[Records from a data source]
****

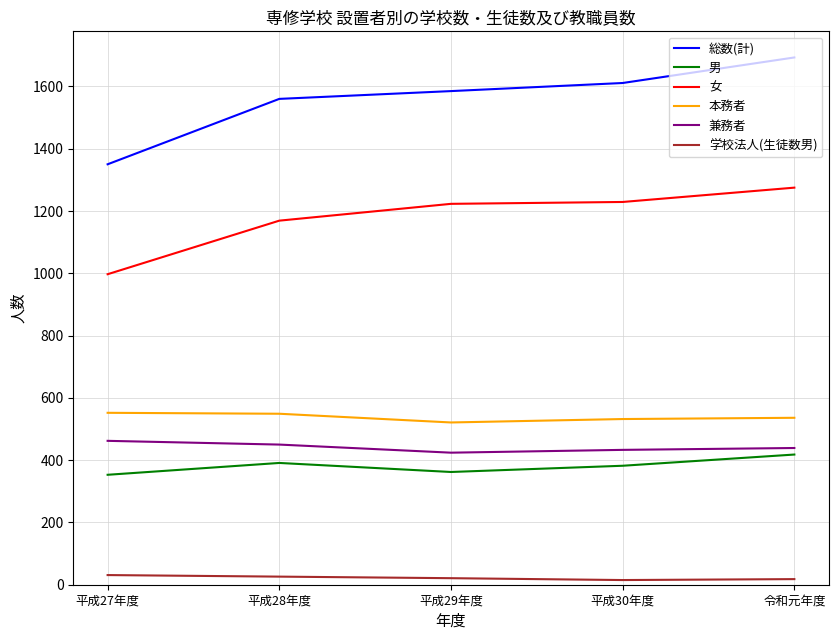

At which category is the sum across all series the highest?

令和元年度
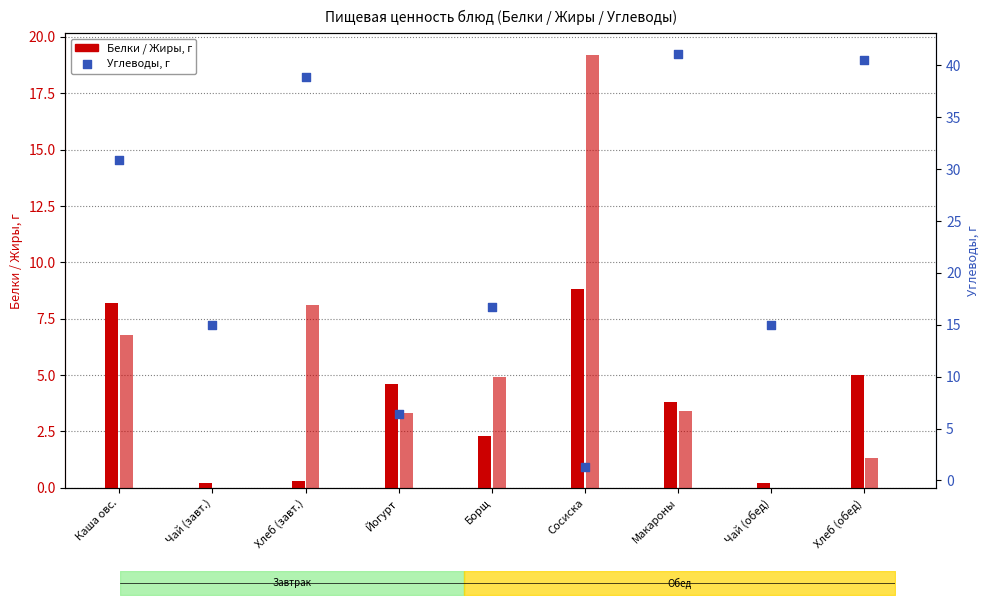

Is the value of Жиры at Макароны greater than the value of Белки at Макароны?

No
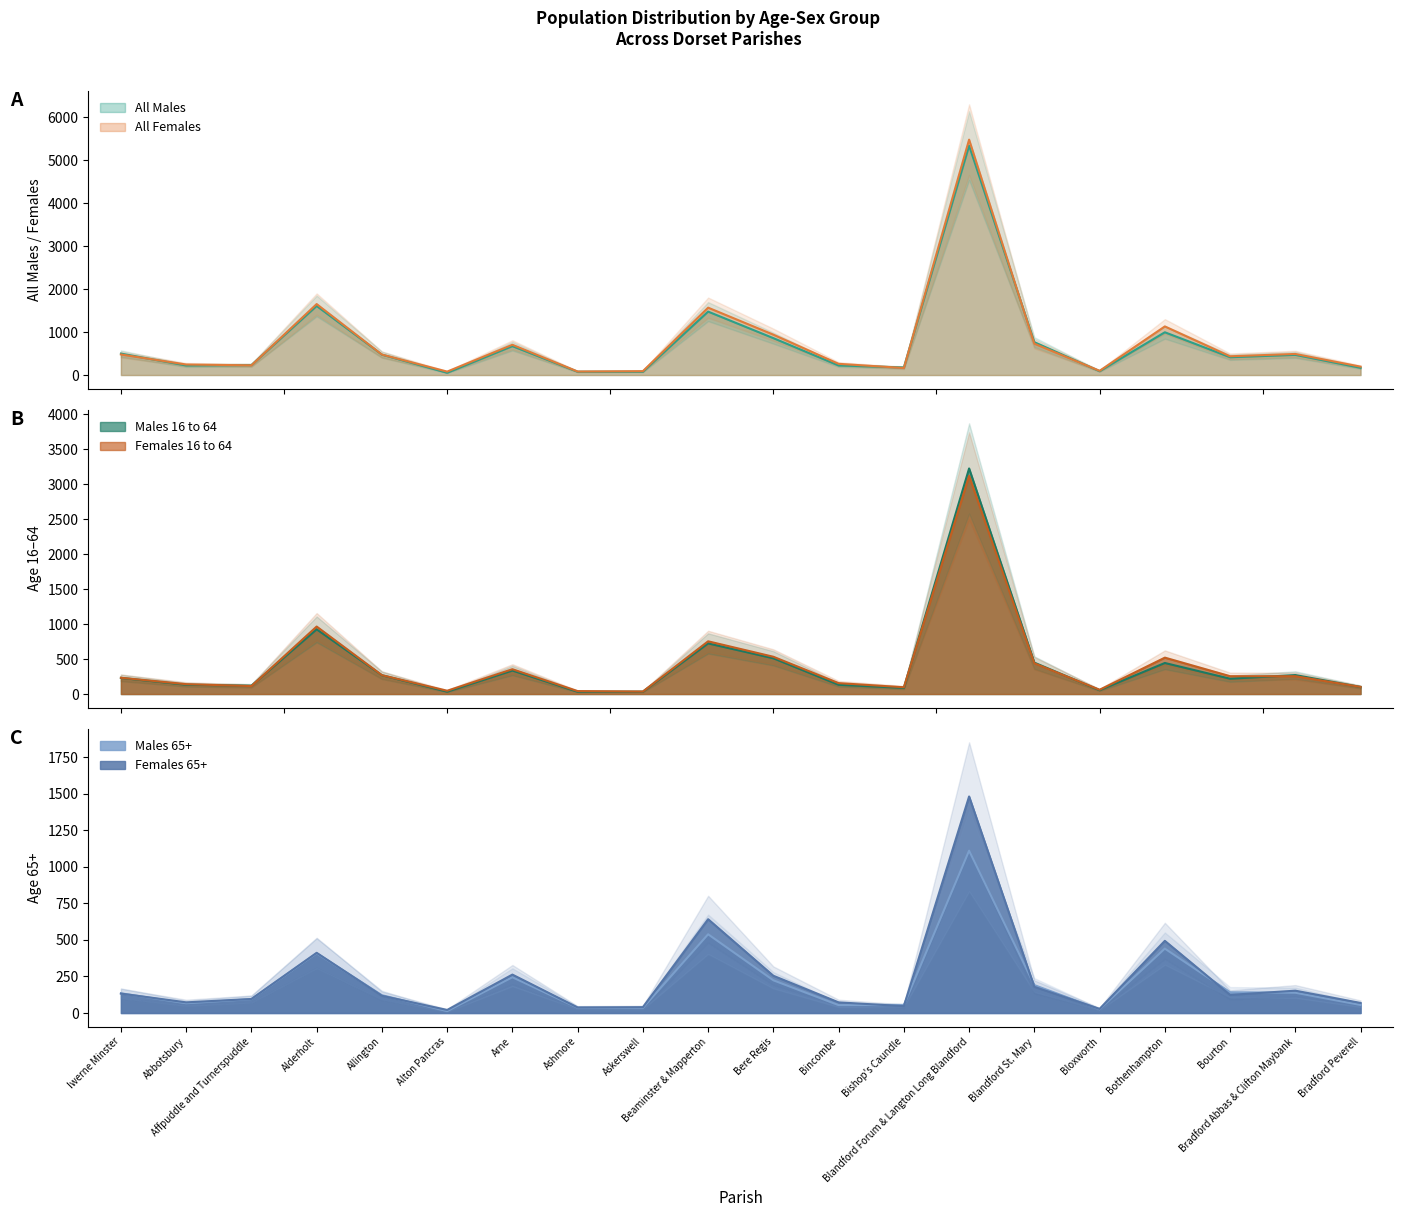

What is the spread (max minus min) of values at Bradford Abbas & Clifton Maybank?

352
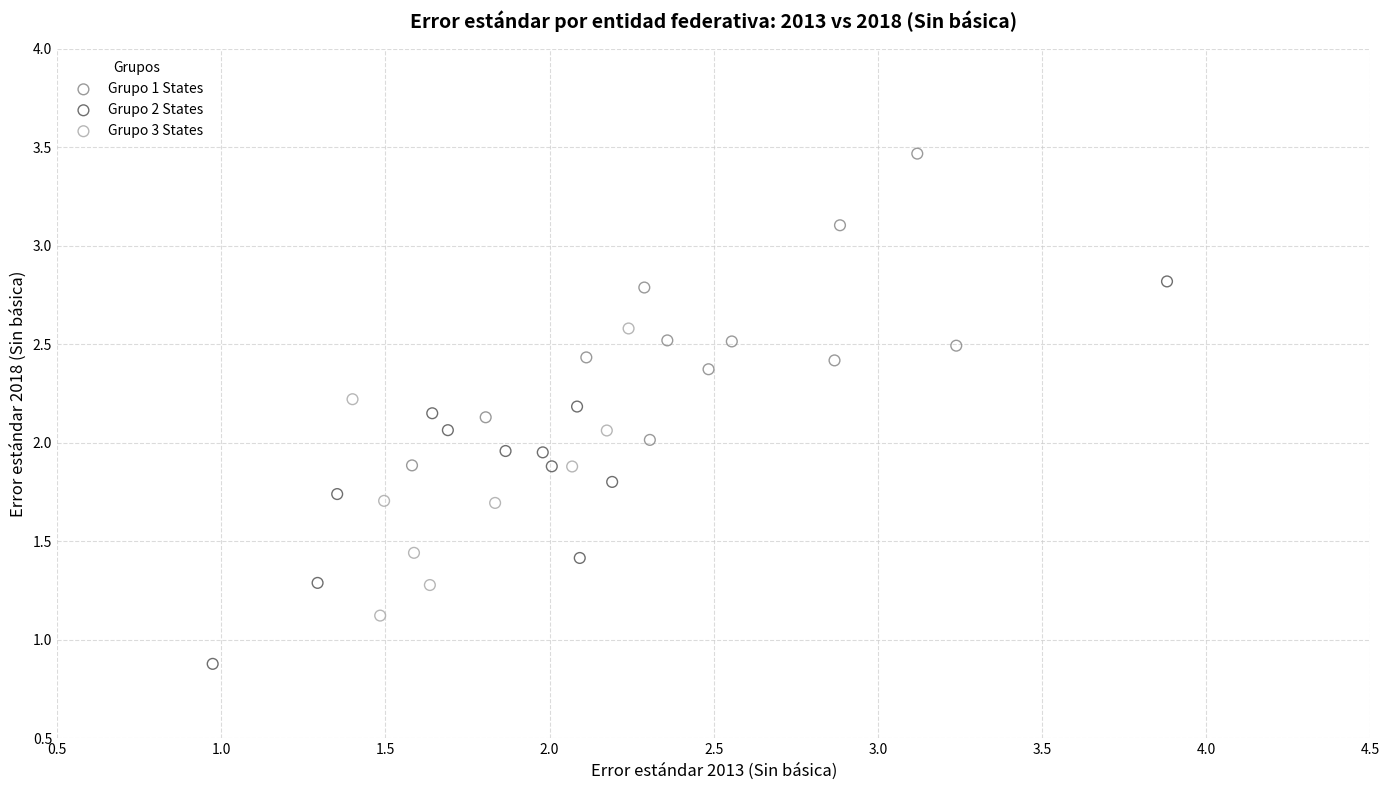

What are all the series names shown in the legend?

Grupo 1 States, Grupo 2 States, Grupo 3 States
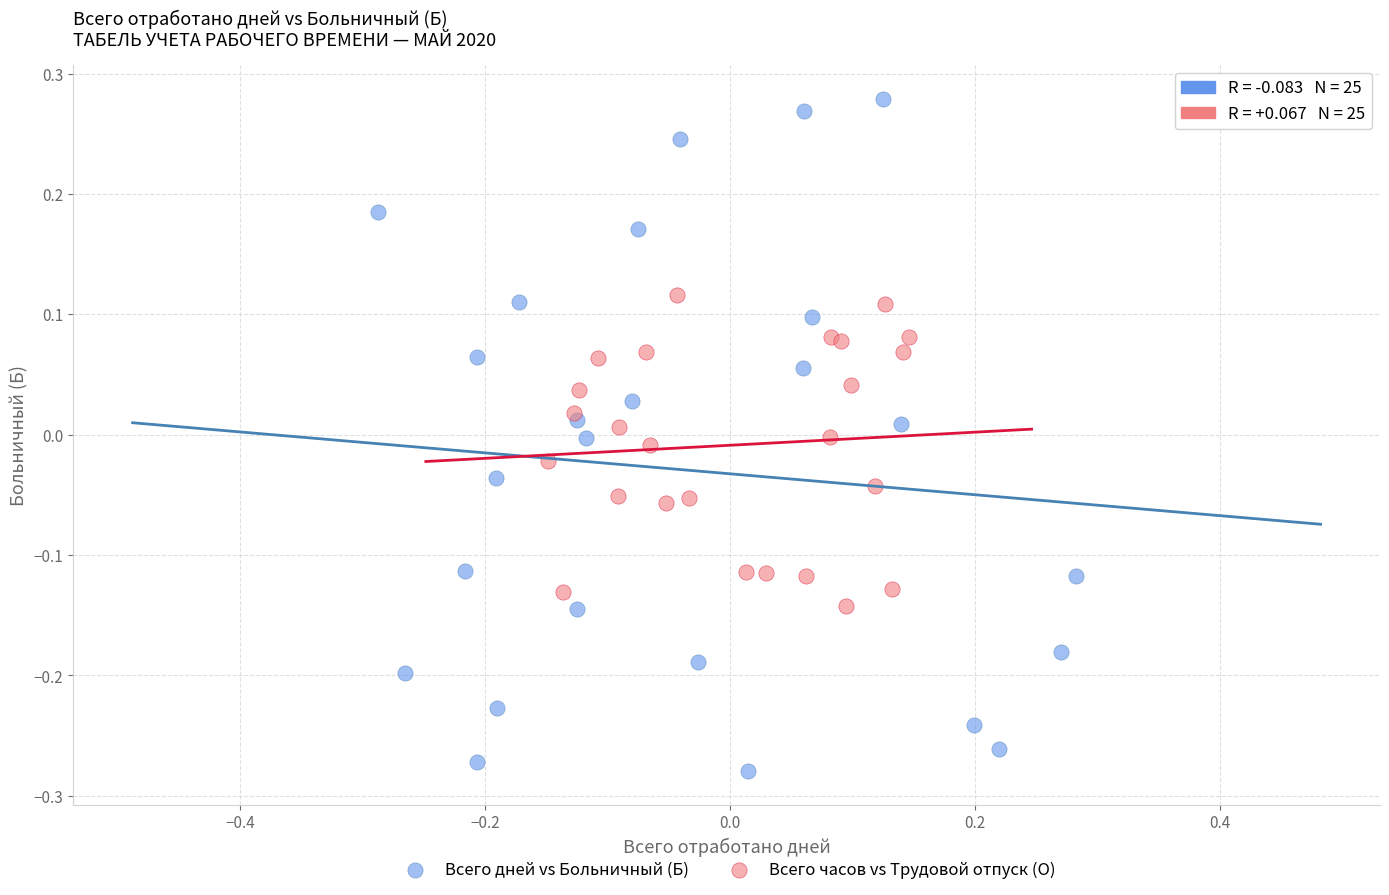

What are all the series names shown in the legend?

Всего дней vs Больничный (Б), Всего часов vs Трудовой отпуск (О)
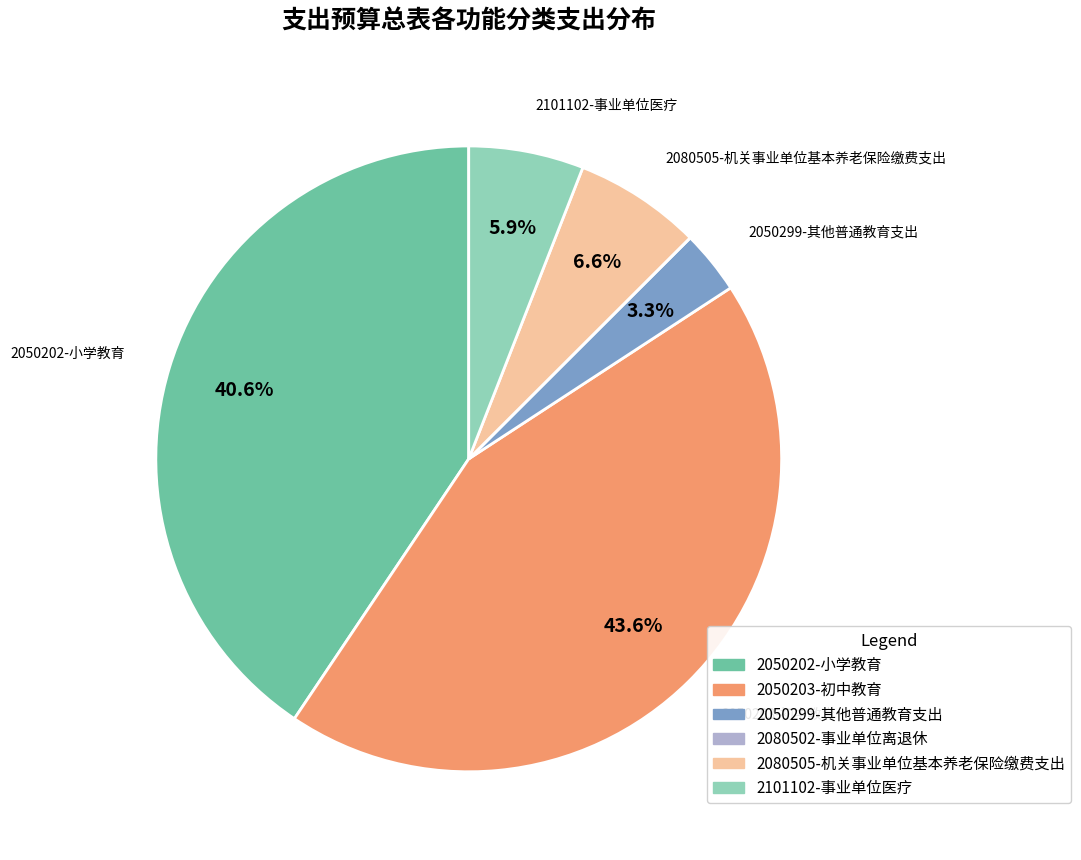

What percentage is the 2101102-事业单位医疗 slice, to the nearest percent?

6%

****

- **Assignment**:
Output every row above word for word, leaving out the pictures.

- **Your response**:
At which category is the sum across all series the highest?

令和元年度

Is the value of Жиры at Макароны greater than the value of Белки at Макароны?

No

What is the spread (max minus min) of values at Bradford Abbas & Clifton Maybank?

352

What are all the series names shown in the legend?

Grupo 1 States, Grupo 2 States, Grupo 3 States

What are all the series names shown in the legend?

Всего дней vs Больничный (Б), Всего часов vs Трудовой отпуск (О)

What percentage is the 2101102-事业单位医疗 slice, to the nearest percent?

6%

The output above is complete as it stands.